____ SOURCE EXTRACT
Our previous update was about easing the data delivery process by providing the option to download data directly from CrawlBoard. This update is yet another step in data accessibility improvement — now you’ll be able to merge the data available in API into fewer files and download the files directly in unzipped/zipped format apart from deduplicating the records.
We also understand the importance of recency in a highly dynamic and fast-paced web data ecosystem. Hence, this update comes with same-day crawl scheduling capability which can be easily triggered from your end.
Data merging
As mentioned above, this feature allows you to merge the extracted data available for different sites for a certain time period and get them uploaded. In case you consume data via API, it will be available in the folder ‘post_upload_merged_files_ignore_billing’ which can be accessed by adding the following parameter:
`&folder=post_upload_merged_files_ignore_billing`. However, if you have opted for file upload to your FTP server or any of the cloud storage solutions, then the merged data will be available on your server.
________
____ PROVIDED MATERIAL
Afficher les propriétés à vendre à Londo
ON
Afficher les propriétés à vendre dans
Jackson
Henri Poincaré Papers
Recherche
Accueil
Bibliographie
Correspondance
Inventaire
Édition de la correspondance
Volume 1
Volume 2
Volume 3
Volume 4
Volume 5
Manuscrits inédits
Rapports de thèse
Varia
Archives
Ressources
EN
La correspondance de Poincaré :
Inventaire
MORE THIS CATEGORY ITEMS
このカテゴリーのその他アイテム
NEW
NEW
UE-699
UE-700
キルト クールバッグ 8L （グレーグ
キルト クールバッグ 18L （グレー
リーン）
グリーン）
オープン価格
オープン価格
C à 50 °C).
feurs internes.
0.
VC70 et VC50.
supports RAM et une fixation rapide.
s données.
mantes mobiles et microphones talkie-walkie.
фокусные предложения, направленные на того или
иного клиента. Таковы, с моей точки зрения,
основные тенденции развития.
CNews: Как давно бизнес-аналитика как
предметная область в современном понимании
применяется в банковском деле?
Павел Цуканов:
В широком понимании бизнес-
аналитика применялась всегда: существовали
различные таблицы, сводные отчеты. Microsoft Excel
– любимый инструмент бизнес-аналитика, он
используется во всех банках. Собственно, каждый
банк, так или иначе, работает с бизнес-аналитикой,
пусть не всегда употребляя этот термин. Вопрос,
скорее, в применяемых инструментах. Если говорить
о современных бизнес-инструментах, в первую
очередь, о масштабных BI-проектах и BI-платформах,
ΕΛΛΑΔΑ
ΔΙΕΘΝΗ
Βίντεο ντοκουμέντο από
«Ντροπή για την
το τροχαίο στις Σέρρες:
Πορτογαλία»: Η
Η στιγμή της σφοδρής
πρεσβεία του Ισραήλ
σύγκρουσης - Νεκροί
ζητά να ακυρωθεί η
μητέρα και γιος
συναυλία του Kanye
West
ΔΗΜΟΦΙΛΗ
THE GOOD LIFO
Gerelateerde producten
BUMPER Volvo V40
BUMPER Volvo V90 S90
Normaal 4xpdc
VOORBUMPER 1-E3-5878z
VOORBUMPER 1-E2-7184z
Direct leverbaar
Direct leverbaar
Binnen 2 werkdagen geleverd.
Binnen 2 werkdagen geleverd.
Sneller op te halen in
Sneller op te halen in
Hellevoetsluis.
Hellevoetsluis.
________
COMPLETE THE FOLLOWING:
- 1) Answer from the CrawlBoard update text:
(a) What did the previous update make it possible to do directly from CrawlBoard?
(b) In which folder does merged data appear for those who consume data via API?
(c) Where does merged data appear for those who opted for file upload to an FTP server or a cloud storage solution?
- 2) Rewrite the CrawlBoard update text from "Data merging" up to and including "on your server.", renaming "cloud storage solutions" as "cloud storage services".
- 3) Go on with the CrawlBoard update text from where it stops.
The records are not needed for any of this work.

SOLVED TASKS:
- 1)
(a) Download data.
(b) The folder 'post_upload_merged_files_ignore_billing'.
(c) On their own server.

- 2)
Data merging
As mentioned above, this feature allows you to merge the extracted data available for different sites for a certain time period and get them uploaded. In case you consume data via API, it will be available in the folder ‘post_upload_merged_files_ignore_billing’ which can be accessed by adding the following parameter:
`&folder=post_upload_merged_files_ignore_billing`. However, if you have opted for file upload to your FTP server or any of the cloud storage services, then the merged data will be available on your server.

- 3)
As you can see, accessing this section is quite straightforward – click on “Data Download” in the left sidebar and open up the “Merge and Upload” tab. Now, follow the step given below:
- Select the site for which data needs to be merged.
- Select whether you’d need all the records in a single file or breakdown the files based on a certain number of records.
- Select whether you need to access a zipped file or an unzipped file.
- Select the deduplication option if you only need unique records.
- Finally, select the date range and click on submit.
Note that based on the data volume, the whole process would take approximately 5 to 30 minutes.
Same-day crawl scheduling
Although we already had a crawl scheduling option (accessible from the “Sites” link in the left sidebar), the ability to initiate crawl on the same day was not available. With this update, you can initiate same-day crawls and it will be picked up by our system within an hour or two.
We’re super excited to launch these improvements — try them out and send us your feedback and suggestions.
Happy data crunching!